Exercise directions:
Answer these questions from the morning passage below.
1. Who put food before the narrator in the kitchen?
2. What did everyone eat one morning?
3. What did Ayline pour into the cat's bowl after he turned down the cornflakes?

— begin Passage provided —

From Mexico to Nicaragua, Part 5: Proyecto Linguistico Quetzalteco

DSC_5872

Hallway at PLQ

Each morning I would wake up in my small bedroom (yet probably larger than any of the other two bedrooms), organize my things, and groggily head out to the kitchen, where Noeimi, the grandmother, would put food before me. Both parents would have already left for work, and Alejandra and Ayline would be in their school uniforms. One morning we ate cornflakes with milk and sugar, and Ayline set a small bowl for the cat, filling it with cornflakes and placing it on the table next to hers. The cat – thin, elegant, orange-and-white striped – jumped up and sniffed at the cornflakes but was not impressed, despite his frequently-demonstrated love of tortillas, and so Ayline asked very seriously if he would like milk, and poured the bowl half-full. Satisfied, the cat deigned to eat with us.

— end Passage provided —
— begin Stored records —

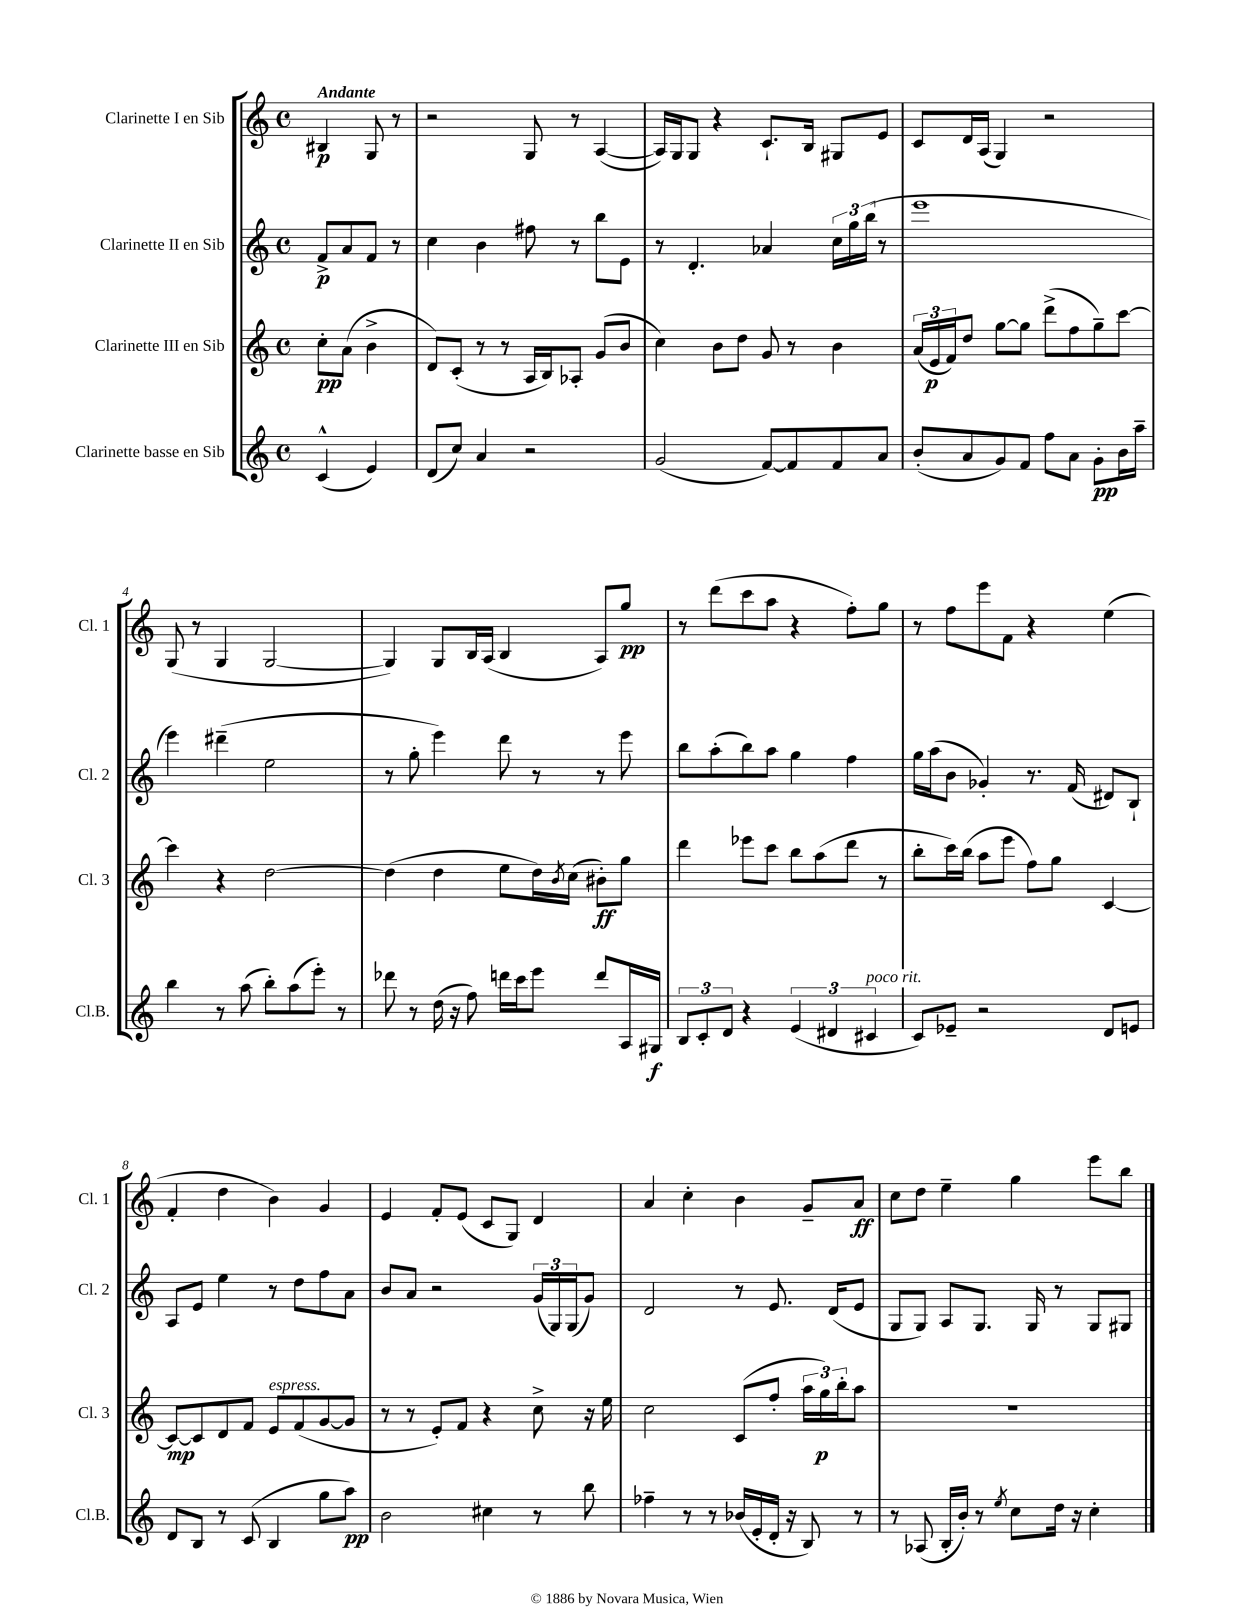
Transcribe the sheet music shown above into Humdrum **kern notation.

**kern	**kern	**kern	**kern
*staff4	*staff3	*staff2	*staff1
*clefG2	*clefG2	*clefG2	*clefG2
*k[]	*k[]	*k[]	*k[]
*M4/4	*M4/4	*M4/4	*M4/4
*met(c)	*met(c)	*met(c)	*met(c)
(4c^^	8cc'	8f^	4B#
.	(8a	8a	.
4e)	4b^	8f	8G
.	.	8r	8r
=	=	=	=
(8d	8d)	4cc	2r
8cc)	(8c'	.	.
4a	8r	4b	.
.	8r	.	.
2r	16A	8ff#	8G
.	16B)	.	.
.	8A-'	8r	8r
.	(8g	8bb	([4A
.	8b	8e	.
=	=	=	=
(2g	4cc)	8r	16A])
.	.	.	16G
.	.	4.d'	8G
.	8b	.	4r
.	8dd	.	.
[8f)	8g	4a-	8.c`
8f]	8r	.	.
.	.	.	16B
8f	4b	24cc	8G#
.	.	24gg	.
.	.	(24bb	.
8a	.	8r	8e
=	=	=	=
(8b'	(24a	1eee	8c
.	24e	.	.
.	24f)	.	.
8a	8dd	.	16d
.	.	.	(16A
8g)	[8gg	.	4G)
8f	8gg]	.	.
8ff	(8ddd^	.	2r
8a	8ff	.	.
8g'	8gg~)	.	.
16b	[8ccc	.	.
16aa~	.	.	.
=	=	=	=
4bb	4ccc]	4eee)	(8G
.	.	.	8r
8r	4r	(4ddd#~	4G
(8aa	.	.	.
8bb')	[2dd	2ee	[2G
(8aa	.	.	.
8eee')	.	.	.
8r	.	.	.
=	=	=	=
8ddd-	(4dd]	8r	4G])
8r	.	8gg'	.
(16dd	4dd	4eee)	8G
16r	.	.	.
8ff)	.	.	16B
.	.	.	(16A
16ddd	8ee	8ddd	4B
16ccc	.	.	.
8eee	16dd)	8r	.
.	8qb	.	.
.	(16cc	.	.
8ddd	8b#')	8r	8A)
16A	8gg	8eee	8gg
16G#	.	.	.
=	=	=	=
12B	4ddd	8bb	8r
12c'	.	.	.
.	.	(8aa'	(8ddd
12d	.	.	.
4r	8eee-	8bb)	8ccc
.	8ccc	8aa	8aa
(6e	8bb	4gg	4r
.	(8aa	.	.
6d#	.	.	.
.	8ddd	4ff	8ff')
6c#	.	.	.
.	8r	.	8gg
=	=	=	=
8c)	8bb'	16gg	8r
.	.	(16aa	.
8e-~	16ccc)	8b	8ff
.	(16bb	.	.
2r	8aa	4g-')	8eee
.	8eee	.	8f
.	8ff)	8.r	4r
.	8gg	.	.
.	.	(16f	.
8d	[4c	8d#)	(4ee
8e	.	8B`	.
=	=	=	=
8d	8c_	8A	4f'
8B	8c]	8e	.
8r	8d	4ee	4dd
(8c	8f	.	.
4B	8e	8r	4b)
.	(8f	8dd	.
8gg	[8g	8ff	4g
8aa)	8g]	8a	.
=	=	=	=
2b	8r	8b	4e
.	8r	8a	.
.	8e')	2r	8f'
.	8f	.	(8e
4cc#	4r	.	8c
.	.	.	8G)
8r	8cc^	(24g	4d
.	.	24G)	.
.	.	(24G	.
8bb	16r	8g)	.
.	16ee	.	.
=	=	=	=
4ff-~	2cc	2d	4a
8r	.	.	4cc'
8r	.	.	.
(16b-	(8c	8r	4b
16e'	.	.	.
16d'	8ff'	8.e	.
16r	.	.	.
8B)	24aa	.	8g~
.	24gg)	.	.
.	.	(16d	.
.	24bb'	.	.
8r	8aa	8e	8a
=	=	=	=
8r	1r	8G	8cc
(8A-	.	8G)	8dd
16B'	.	8A	4ee~
16b')	.	.	.
8r	.	8.G	.
8qee	.	.	.
8cc	.	.	4gg
.	.	16G	.
16dd	.	8r	.
16r	.	.	.
4cc'	.	8G	8eee
.	.	8G#	8bb
==	==	==	==
*-	*-	*-	*-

— end Stored records —

Complete answer:
1. Noeimi, the grandmother.
2. Cornflakes with milk and sugar.
3. Milk, filling the bowl halfway.